DIANA SIEBER, Appellee
On Appeal from the County Court at Law No. 2 Gregg County, Texas Trial Court No. 2006-0095-C
Before Morriss, C.J., Ross and Carter, JJ. Memorandum Opinion by Chief Justice Morriss
MEMORANDUM OPINION The final decree of divorce between Diana Sieber and Robert M. Moore provided that Moore was to receive the former marital residence in exchange for an obligation to pay Sieber $35,000.00 with interest, in monthly payments over a five-year period. Moore's obligation was secured by a deed of trust, and an owelty lien, on the property. Later, when Moore failed to pay some installments, Sieber foreclosed on the property and purchased the property at that foreclosure sale. After the foreclosure, when Moore failed to vacate the property, Sieber filed a forcible detainer action against Moore in justice court. From a judgment issued by the justice court, Moore appealed to the county court at law, which conducted a trial de novo and granted judgment for Sieber.
Moore now appeals that judgment, alleging (1) Sieber's pleadings were insufficient as a matter of law and (2) the deed of trust is insufficient to support foreclosure on a homestead. Because Moore has failed to preserve error, if any, on either of these issues, we affirm the judgment of the trial court.
Moore argues, in his first point of error, that the pleadings are insufficient to give him fair notice. The Texas Rules of Civil Procedure require the complaint filed in a forcible detainer action to "state the facts which entitled the complainant to the possession and authorize the action." Tex. R. Civ. P. 741. The complaint filed by Sieber, who was not represented by counsel at the time, (1) appears to use a form on which Sieber merely filled in the blanks. The complaint alleges, for example, that Moore was "a tenant who leases" certain property, that Moore "rented this property on or about foreclosure," and that "the landlord claims the tenant should be evicted because: foreclosure, request of possession." Moore argues that, because the complaint failed to properly and clearly state the facts, it did not properly appraise Moore of the basis of the claim.
The sufficiency of the pleadings is judged based on whether they provide the opponent with fair and adequate notice. Roark v. Allen, 633 S.W.2d 804, 809-10 (Tex. 1982); Burke v. Union Pac. Res. Co., 138 S.W.3d 46, 66-67 (Tex. App.--Texarkana 2004, pet. denied). "Fair notice" requires that "an opposing attorney of reasonable competence" can ascertain the nature and basic issues of the controversy. Burke, 138 S.W.3d at 67. The record, though, does not contain any special exception to Sieber's pleadings. In the absence of a special exception, Moore has waived any pleading defect. See Tex. R. Civ. P. 90. Further, even if the pleadings were insufficient, the issue of Sieber's right of possession was tried by consent. See Tex. R. Civ. P. 67; Reed v. Wright, 155 S.W.3d 666, 670 (Tex. App.--Texarkana 2005, pet. denied). We overrule Moore's first point of error.

Excerpts from a dataset:
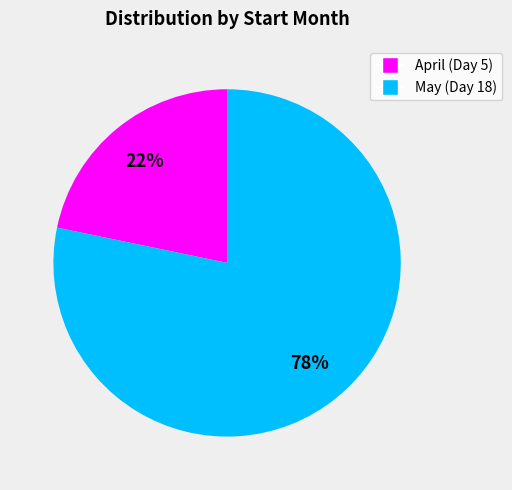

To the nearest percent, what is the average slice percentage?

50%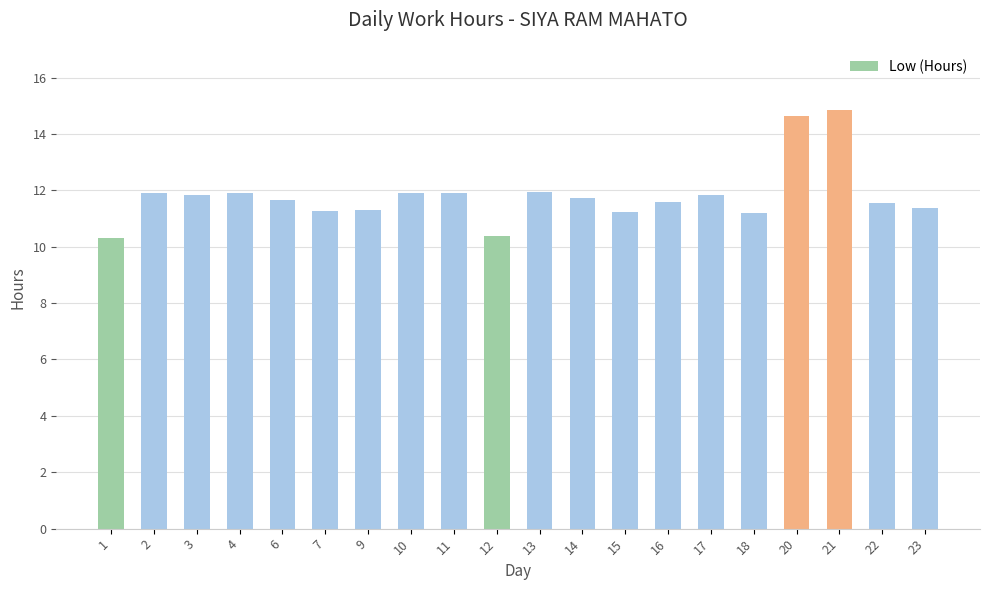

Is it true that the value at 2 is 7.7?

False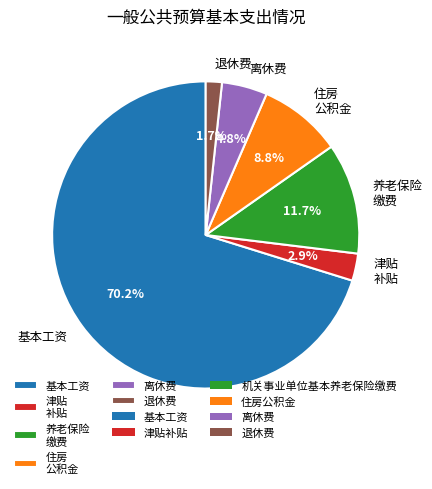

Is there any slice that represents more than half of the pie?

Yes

Task A:
Using the memorandum opinion, decide whether each statement agrees with it. (i) Sieber bought the property at the foreclosure sale. (ii) Moore filed a special exception to Sieber's pleadings. (iii) Sieber had a lawyer when she filed the complaint. Answer yes or no for each, quoting the words from the opinion that decide it.
Task B:
Rewrite the memorandum opinion starting with "Moore argues, in" and going on through "of the claim.", replacing "complaint" with "petition".
Task C:
According to the memorandum opinion, what sum was Moore obligated to pay Sieber in exchange for the former marital residence, and over what period?

Written answer A:
(i) Yes: "Sieber foreclosed on the property and purchased the property at that foreclosure sale."
(ii) No: "The record, though, does not contain any special exception to Sieber's pleadings."
(iii) No: "who was not represented by counsel at the time"

Written answer B:
Moore argues, in his first point of error, that the pleadings are insufficient to give him fair notice. The Texas Rules of Civil Procedure require the petition filed in a forcible detainer action to "state the facts which entitled the complainant to the possession and authorize the action." Tex. R. Civ. P. 741. The petition filed by Sieber, who was not represented by counsel at the time, (1) appears to use a form on which Sieber merely filled in the blanks. The petition alleges, for example, that Moore was "a tenant who leases" certain property, that Moore "rented this property on or about foreclosure," and that "the landlord claims the tenant should be evicted because: foreclosure, request of possession." Moore argues that, because the petition failed to properly and clearly state the facts, it did not properly appraise Moore of the basis of the claim.

Written answer C:
$35,000.00 with interest, in monthly payments over a five-year period.